Everyone has the right to freedom of thought, conscience and religion; this right includes freedom to change his religion or belief, and freedom, either alone or in community with others and in public or private, to manifest his religion or belief in teaching, practice, worship and observance.

The phrase “either alone or in community with others and in public or private” makes it clear that the UN upholds an individual’s freedom to express and share his religion in all places, whether the secular definition is either sacred or secular. The UN declaration says with greater clarity in contemporary language what the Constitution’s writers intended in the language of the First Amendment in 1791. Everything written about religious freedom in those days was understood at the time to mean the freedom for a citizen to be public in exercising his faith. The colonists who shaped the nation never intended the words “free exercise [of religion]” to mean free only in houses of worship.

This is the reason that Christians must be alert to the language used in political discourse in our country. When we hear the words, freedom of worship we must not equate them with the First Amendment protection, because freedom of worship is only part of the freedom that amendment guarantees. When we hear the words freedom of religion we must not equate them with the full freedom to live our faith in all places at all times, because many people who use the term freedom of religion only mean the right to choose any religion you wish. The amendment uses the words free exercise purposely to protect the right of all citizens to live according to their faith principles in all places at all times. It protects citizens from acts of government which either prevent them from doing things in keeping with their religious principles or require them to do things contradictory to their religious principles. The government is not authorized by this amendment to declare that any human activity or any location is exempted from the protection granted to citizens by the amendment.

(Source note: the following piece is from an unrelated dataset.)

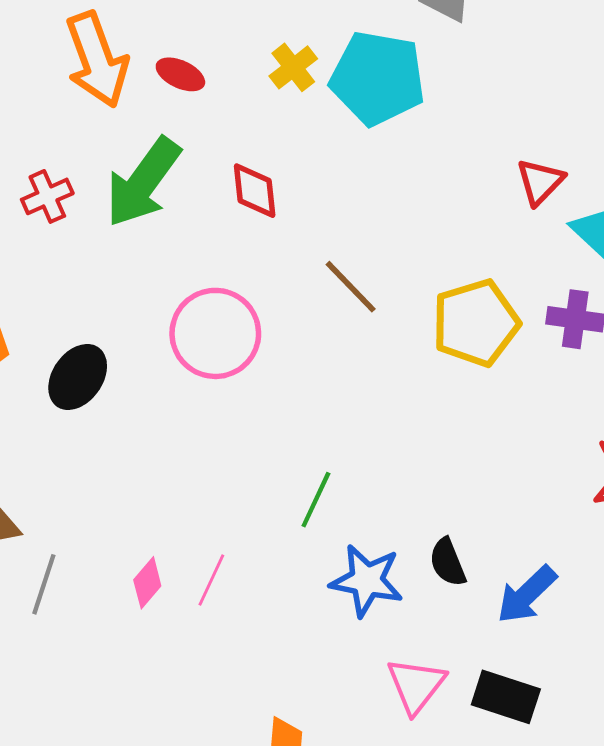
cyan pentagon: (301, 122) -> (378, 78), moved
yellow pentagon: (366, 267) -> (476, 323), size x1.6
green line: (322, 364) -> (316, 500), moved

The rising momentum of the secular definitions puts us in conflict with our culture. We cannot set our Christian behavioral standards aside just because we are not in church. We are not able to adopt secular standards or enable secular standards because of personal principles shaped by our faith. We find ourselves in the same conflict as Christians in many countries around the world where the culture and/or the government reject Christian teaching with scorn and restriction. Our situation increasingly corresponds to that of early Christians who were asked to worship the emperor as an act of political citizenship. Their unwillingness to bow as expected was interpreted as treason. Our unwillingness to comply with legislation or regulations that limit our freedom to exercise our faith is being seen in much the same light.

It is not too late for Christians to assert the First Amendment privilege to live our faith, not simply worship in buildings, but the cultural shift to secular definitions is moving at a startling pace. We have thought for two centuries that the First Amendment was our protection, and we did not need to engage in political discussions about it. Today, the definition of the free expression of religion is being reinterpreted to shut religion out of public sight. We cannot stop living our faith, but if we do not succeed in asserting that free expression means all places at all times, in both public and private, we can expect that our lives will change dramatically.